106 workers removed as ghost staff purge begins in Krishnagar municipality
The Statesman | 5 December 2025
In a drastic and long-anticipated clean-up drive, the Krishnagar municipality has initiated a sweeping purge of “ghost workers”, laying off 106 contractual staff in the first phase of what officials describe as a decisive attempt to restore administrative integrity and financial stability. The action, seen as the toughest step taken in years, has triggered intense discussion across the town and raised uncomfortable questions for political quarters long accused of shielding such anomalies.
The over 150-year-old municipality, once counted among Bengal’s prominent civic bodies, has for years struggled with chronic drainage problems, infrastructural stagnation and crumbling municipal services. Although governed by the Trinamul Congress, deep factional divisions paralysed decision-making, resulting in growing public resentment.
The deadlock began to shift in late October when Sadar Sub-Divisional Officer Sharadwati Chowdhury assumed charge as the municipal administrator. Since then, she has pushed for a radical overhaul of the institution’s work culture—reaching the office at 10.30 a.m. sharp, working late into the evenings, speaking directly with sanitation workers and clerical staff, and combing through accounts and attendance registers personally.
It was during one such routine file review last week that she reportedly remarked, almost incredulously: “You claim there are so many staff—then where are they working?” In a subsequent meeting with union leaders and labour representatives, she posed the stark question: “Only 350 are working. Where are the rest? We must make this city clean—and fast.”

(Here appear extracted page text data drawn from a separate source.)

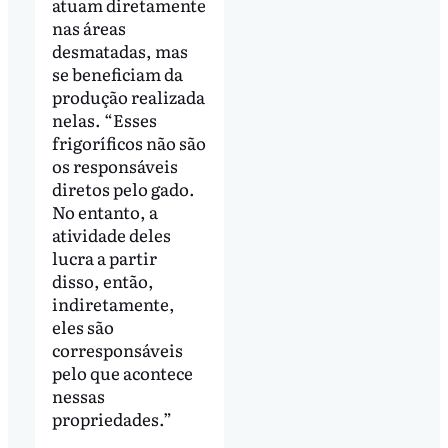
atuam diretamente
nas áreas
desmatadas, mas
se beneficiam da
produção realizada
nelas. “Esses
frigoríficos não são
os responsáveis
diretos pelo gado.
No entanto, a
atividade deles
lucra a partir
disso, então,
indiretamente,
eles são
corresponsáveis
pelo que acontece
nessas
propriedades.”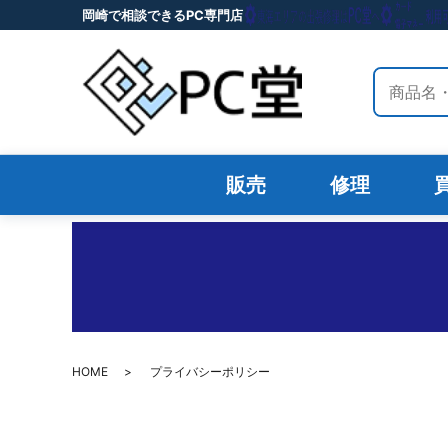
岡崎で相談できるPC専門店
サイト内
販売
修理
HOME
プライバシーポリシー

The remark created ripples across Krishnagar, and within days, verification began. On Monday, the administration formally struck off 106 names from the roster—10 from trade licence and tax collection and 96 sanitation workers—after determining that these contractual labourers had no record of regular duty.
Municipal sources indicate the process will continue, suggesting that more irregularities may surface.
For years, allegations of “ghost workers”—persons drawing salaries without performing any civic duty—have circulated in Krishnagar. Residents have repeatedly questioned who controlled these workers, which leaders protected them, and why successive boards failed to address the drain on public funds. The present clean-up, they say, must be accompanied by a thorough investigation into how the system was allowed to rot.
The municipality’s financial distress has worsened over the past ten months, with revenue collection falling sharply. Staff salaries were reportedly being paid out of savings, a situation officials describe as unsustainable.
To arrest the slide, administrator Ms Chowdhury on 27 November issued an order cancelling extra pay for holidays—insisting that only actual work will now be compensated. The order cites a 13 August 2019 directive from the state’s UD&MA Department, clearly stating that no staff may be hired without departmental approval. Yet, Krishnagar municipality had continued to engage daily-rated workers without authorisation, creating an inflated workforce and an untenable salary burden.
Explaining the layoffs, Ms Chowdhury said: “Revenue has not come in as expected for ten months. The financial condition is extremely poor. We do not need excess workers, and the recruitment process itself was improper. We are trying to restore balance by reducing unnecessary staff and increasing revenue.”